第九十五讲——天津工业大学李晓月教授学术报告


题目:Strong convergence of multiscale truncated Euler-Maruyama method for super-linear slow-fast stochastic differential equations

时间:2023年11月13日(星期一)下午4:00——5:30

地点:理学实验楼312

报告人:李晓月教授

摘要:This work focuses on solving super-linear stochastic differential equations (SDEs) involving different time scales numerically. Taking advantages of being explicit and easily implementable, a multiscale truncated Euler-Maruyama scheme is proposed for slow-fast SDEs with local Lipschitz coefficients.
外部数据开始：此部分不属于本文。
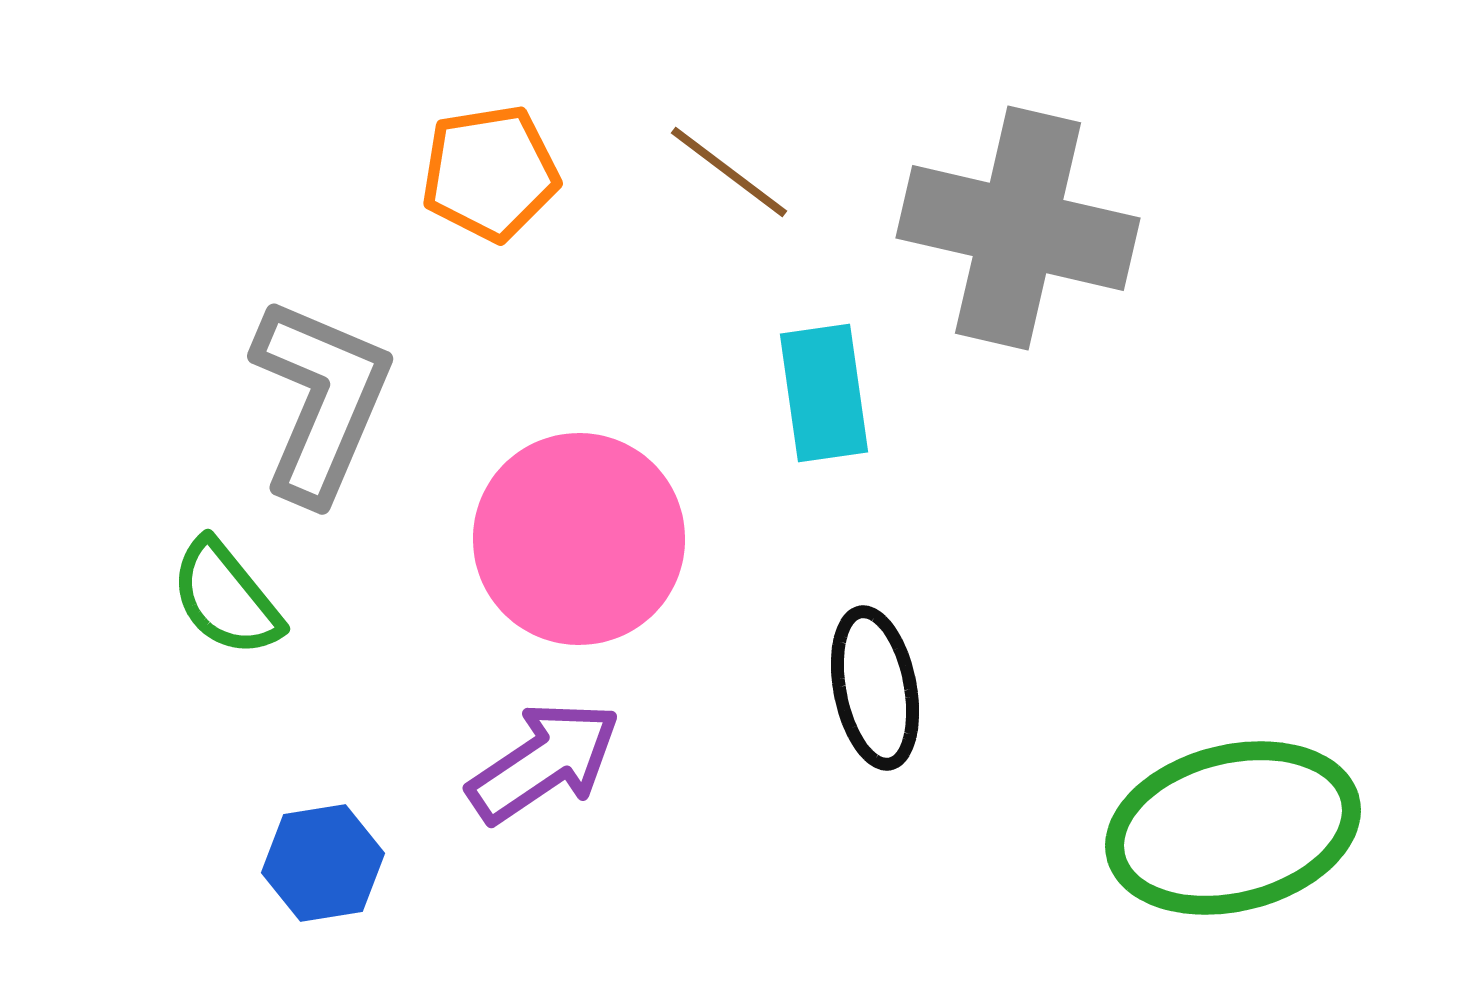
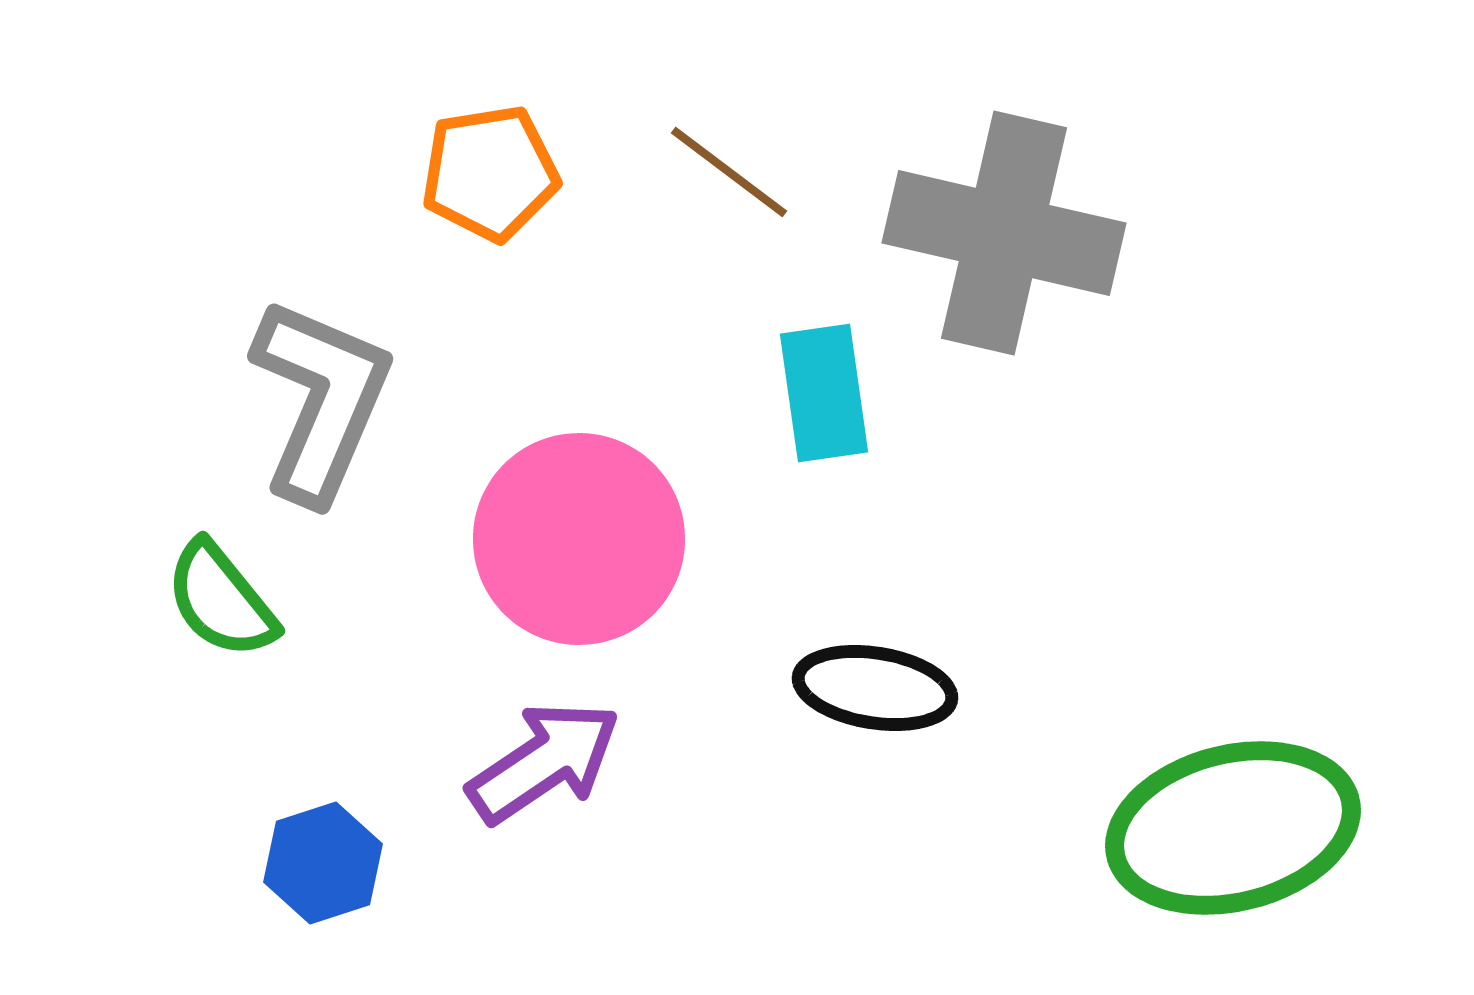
gray cross: moved 14 px left, 5 px down
green semicircle: moved 5 px left, 2 px down
black ellipse: rotated 70 degrees counterclockwise
blue hexagon: rotated 9 degrees counterclockwise
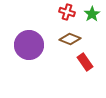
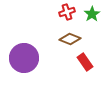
red cross: rotated 35 degrees counterclockwise
purple circle: moved 5 px left, 13 px down
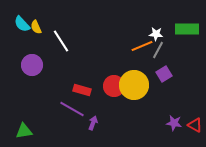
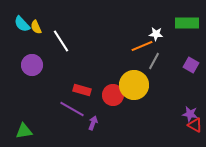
green rectangle: moved 6 px up
gray line: moved 4 px left, 11 px down
purple square: moved 27 px right, 9 px up; rotated 28 degrees counterclockwise
red circle: moved 1 px left, 9 px down
purple star: moved 16 px right, 9 px up
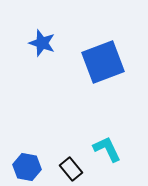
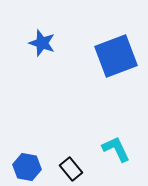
blue square: moved 13 px right, 6 px up
cyan L-shape: moved 9 px right
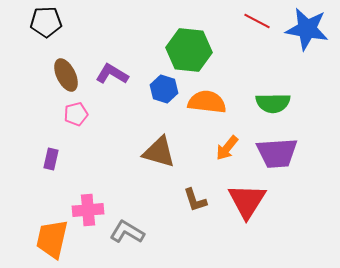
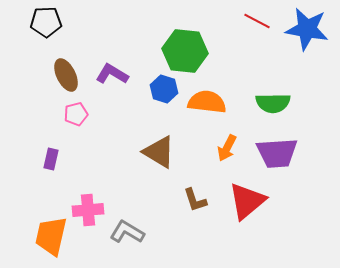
green hexagon: moved 4 px left, 1 px down
orange arrow: rotated 12 degrees counterclockwise
brown triangle: rotated 15 degrees clockwise
red triangle: rotated 18 degrees clockwise
orange trapezoid: moved 1 px left, 3 px up
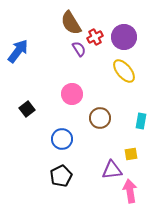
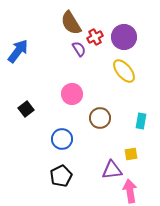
black square: moved 1 px left
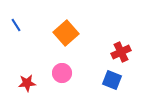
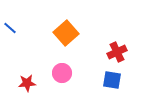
blue line: moved 6 px left, 3 px down; rotated 16 degrees counterclockwise
red cross: moved 4 px left
blue square: rotated 12 degrees counterclockwise
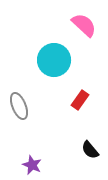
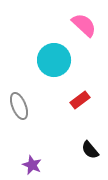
red rectangle: rotated 18 degrees clockwise
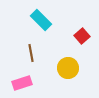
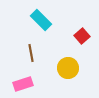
pink rectangle: moved 1 px right, 1 px down
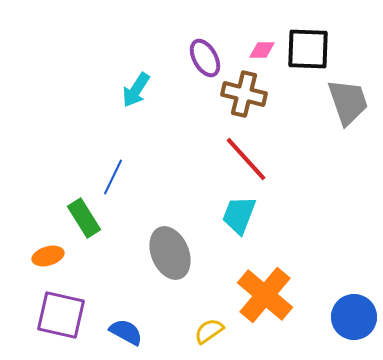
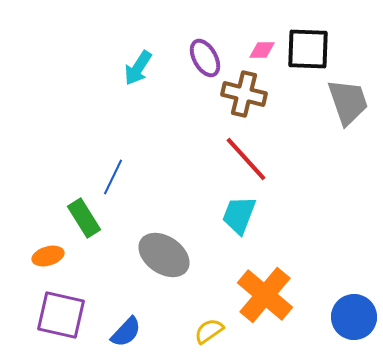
cyan arrow: moved 2 px right, 22 px up
gray ellipse: moved 6 px left, 2 px down; rotated 33 degrees counterclockwise
blue semicircle: rotated 104 degrees clockwise
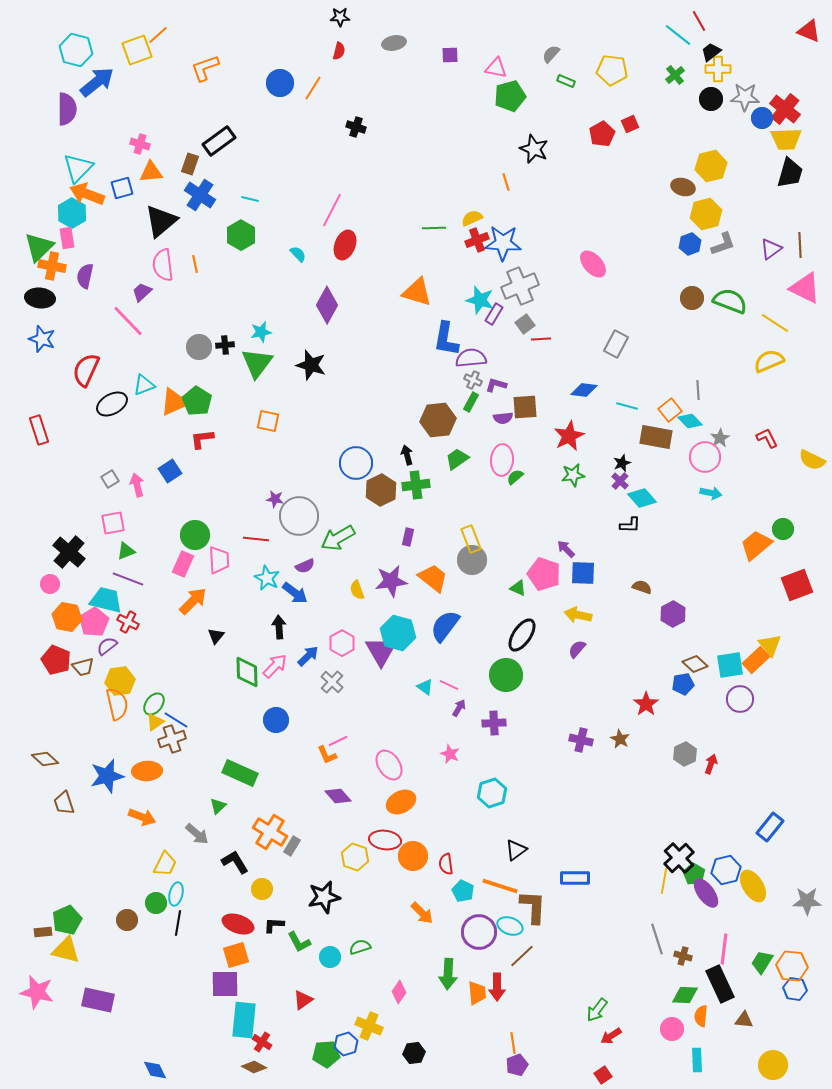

By virtue of the averaging principle, the strong convergence of its numerical solutions to the exact ones in pth moment is obtained. Furthermore, under mild conditions on the coefficients, the corresponding strong error estimate is also provided. Finally, two examples and some numerical simulations are given to verify the theoretical results.

报告人简介:

李晓月,天津工业大学数学科学学院教授,博士生导师,美国数学会评论员。长期从事随机微分方程稳定性理论、数值逼近的研究, 在《SIAM J. Numer. Anal.》、 《SIAM J. Appl. Math.》、《Math. Comp.》 等国际期刊上发表SCI论文40余篇。主持国家自然科学基金面上项目3项、国家自然科学基金青年项目1项和省部级项目多项,参与国家重点研发计划项目的研究工作。